You’d think there was a better way to deliver phone books. But then, why all those additional phone books in the first place?

On one of my bike routes, I see phone books on the ground next to mailboxes every few months. Or so it seems; I haven’t actually kept a log of when I saw them last before there was another batch this week.

I assume the phone book publishers can’t afford or don’t want to pay whatever it would cost to put their directories in the mail. So the delivery persons have to leave them on the ground, hoping somebody will pick them up and put them to use.

Across the country over the last 20 years or so, phone books proliferated to the point where people complained. The result was a system allowing you to opt out. All you have to do is call and get on the list.

At least two cities, San Francisco and Seattle, passed laws against distributing unwanted phone directories. The Seattle law was challenged on constitutional grounds, but a federal district court upheld it.

As for the distribution to individual addresses, I understand that only the Postal Service is allowed to put stuff in our mailboxes. That’s why the books end up in the dirt by the mailbox or, best case, on the steps by the front door.

In the digital age, and since the decline of land lines in favor of mobile phones without listed numbers, phone books have been shrinking in heft. You can’t use them any more as a booster seat for the little ones. For that you need encyclopedias. (What’s that, you ask? They’re big fat books you can pile in a stack that won’t collapse.)

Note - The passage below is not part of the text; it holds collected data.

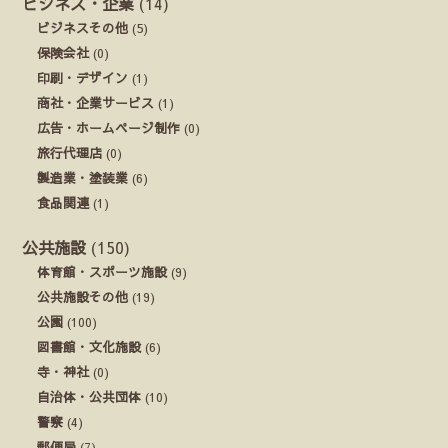
ビジネス・企業
(14)
ビジネスその他
(5)
保険会社
(0)
印刷・デザイン
(1)
商社・企業サービス
(1)
広告・ホームページ制作
(0)
旅行代理店
(0)
製造業・塗装業
(6)
食品関連
(1)
公共施設
(150)
体育館・スポーツ施設
(9)
公共施設その他
(19)
公園
(100)
図書館・文化施設
(6)
寺・神社
(0)
自治体・公共団体
(10)
警察
(4)
郵便局
(7)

There used to be one phone book, and that was more than useful. All people with phones were listed unless they paid something to be left out. In seconds you could look up people’s names and addresses, and their numbers too of course, without having to power up an expensive phone, tablet or other device and possibly having to pay a fee. Saved all kinds of time and money.

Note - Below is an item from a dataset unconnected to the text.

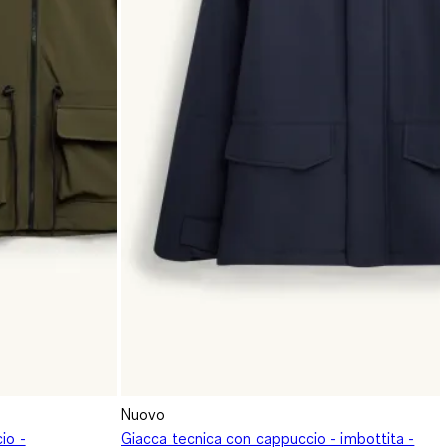
Nuovo
io -
Giacca tecnica con cappuccio - imbottita -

But that’s history, no matter how many companies still publish their own phone books because they can sell ads in them.

Progress in regard to phone books? Doesn’t look like it from where I sit. (hh)





5 responses to “Phone book progress? Really?”

  1. Mike Martin says:

    In the early years of Security Alarm Corportation, I felt I needed to be in every yellow page book in the areas I did business in as well as areas I wanted to do business in. So I was in every local, regional, county, multi-county, city, multi-city, etc., etc., yellow page book in Albany, Bend, Corvallis, Dallas, Eugene, Lebanon, Mill City, Newport, Lincoln City, Stayton, Sweet Home, Philomath, Scio, Silverton, Springfield, and all the smaller towns in between that had yellow pages. I spent way too much money on yellow pages. But the worst part was dealing with yellow page sales folks all having data that indicated their book was read more than the other books in the area. In the later years I discovered that there are much more effective ways to spend my advertising dollars than overlapping yellow pages. This may not be true for other businesses but it was for mine. Yellow pages – don’t get me started.

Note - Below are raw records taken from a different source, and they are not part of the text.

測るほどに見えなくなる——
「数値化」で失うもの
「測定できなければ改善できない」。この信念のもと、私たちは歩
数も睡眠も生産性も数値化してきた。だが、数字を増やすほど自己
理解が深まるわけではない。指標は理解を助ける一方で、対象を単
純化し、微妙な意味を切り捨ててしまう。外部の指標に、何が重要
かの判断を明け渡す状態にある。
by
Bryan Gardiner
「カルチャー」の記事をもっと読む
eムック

  2. Richard Vannice says:

    We have had the same land line number since 1960 but it is no longer listed in the “DEX”phone book since we are not a Century Link customer. Guess Dex doesn’t know.

  3. Hazel M. Siebrecht says:

    I go by two abandoned phone books in plastic wrapping when I walk on Alexander Rd in Millersburg. They have been there for weeks, wet and bedraggled. I’d discard them but they are several blocks from my house and garbage can (not even recyclable now) and I don’t want to handle them. There must be a better way!

  4. CBonville says:

    Some things are slow to end as “progress” happens.

    I do wonder if the White and Yellow pages are still relevant for the lowest income bracket. Yet, oddly, too often (in my opinion) I see cell phones in the possession of persons that otherwise seem to destitute to have such a luxury. Yet, I also know how the modern world will pass you by (think, work opportunities) if you don’t stay connected.

  5. Oldtimer says:

    The phone book companies pay low wages and guarantee they print a given number.In Corvallis a pile is left at the front door weeks before students arrive. The same at apartments. Most are wasted. Some only go to business that paid for advertising. None go to customers. Sneaky. Just like the local paper throwing a special advertising edition out about Wednesdays. Some vacant properties have dozens rotting away. The City says it is not littering unless someone complains and that address is not delivered to again. Just like those phone books.